Novel excipients offer distinct advantages over traditional ingredients, particularly for poorly soluble and poorly bioavailable APIs. Lubrizol’s Apisolex™ polymer excipient, for example, enhances solubility in parenteral and injectable applications by up to 50,000-fold, with high drug loading of up to 40:100 API to solubilizer. For oral dosage forms, Lubrizol’s Apinovex™ polymer excipient offers up to a ten-fold improvement in crystalline API dissolution and high drug loading of up to 80% via spray drying. High drug-loading capabilities also enable smaller dosage sizes and multiple APIs in one dose, aligning with regulatory bodies’ growing focus on improving the patient experience to optimize compliance.

New excipient technologies can support more efficient manufacturing processes that minimize processing complexity and waste. For instance, Apisolex™ enables simple formulation techniques such as solution mixing or oil-in-water emulsion formation, with over 90% API recovery. Additionally, novel excipients can be important drivers of innovation, suitable for the FDA’s 505(b)(2) accelerated regulatory pathway for drug approval, and providing IP protection not offered by traditional products.

Could you discuss how early collaboration between drug developers and excipient suppliers can help de-risk the development and adoption of novel excipients?

Lubrizol believes that early collaboration between drug developers and excipient suppliers is the solution to building formulator confidence in using novel excipients. Crucially, it enables identification of the developer’s specific unmet needs, for which the supplier may have suitable solutions. For example, including the excipient in a drug product’s non-clinical toxicology studies helps to demonstrate safety and highlight any data gaps.

We actively support this model by working with partners to co-develop data and regulatory submissions. Our Drug Master Files (DMFs) in the US, China, and Canada – or data-sharing agreements in regions where DMFs are not used, such as Europe – help streamline the approval process.

In what ways can “bridging” strategies or collaborative data generation help mitigate regulatory risk when introducing a novel excipient for a new drug application?

To help mitigate the regulatory risk of including a novel excipient in a new drug application, bridging arguments can be used.
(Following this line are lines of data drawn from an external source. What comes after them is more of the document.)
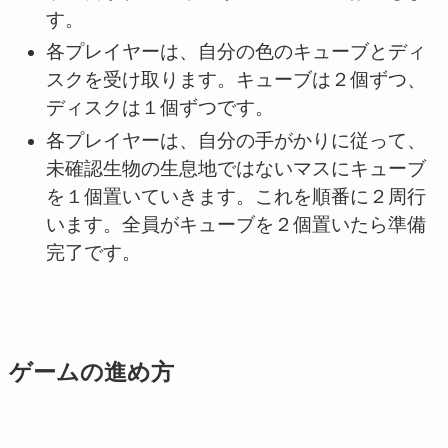
す。
各プレイヤーは、自分の色のキューブとディ
スクを受け取ります。キューブは２個ずつ、
ディスクは１個ずつです。
各プレイヤーは、自分の手がかりに従って、
未確認生物の生息地ではないマスにキューブ
を１個置いていきます。これを順番に２周行
います。全員がキューブを２個置いたら準備
完了です。
ゲームの進め方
For instance, with a novel excipient that is chemically similar to an approved counterpart, the latter’s safety data may support the new application. Some older grades of Lubrizol Carbopol® polymer excipients were manufactured using benzene, which is no longer a preferred solvent, while newer Carbopol® grades utilize acceptable solvents such as ethyl acetate. If a manufacturer wants to switch to a benzene-free grade, we can provide data showing that the physical, chemical, and safety characteristics of the legacy and new grades are comparable.

Looking ahead, what practical steps can the pharmaceutical industry take to accelerate regulatory clarity and foster greater innovation in excipient technology?

It’s essential for drug manufacturers to engage early with excipient suppliers, discuss unmet formulation needs, and collaborate to develop new technologies. Novel excipients should be considered as strategic assets, not regulatory liabilities, with bridging strategies and collaborative data generation used to de-risk their use. By taking these steps – alongside pushing for regulatory clarity and global harmonization – the pharmaceutical industry can foster greater innovation and unlock the potential of much-needed new therapeutic technologies.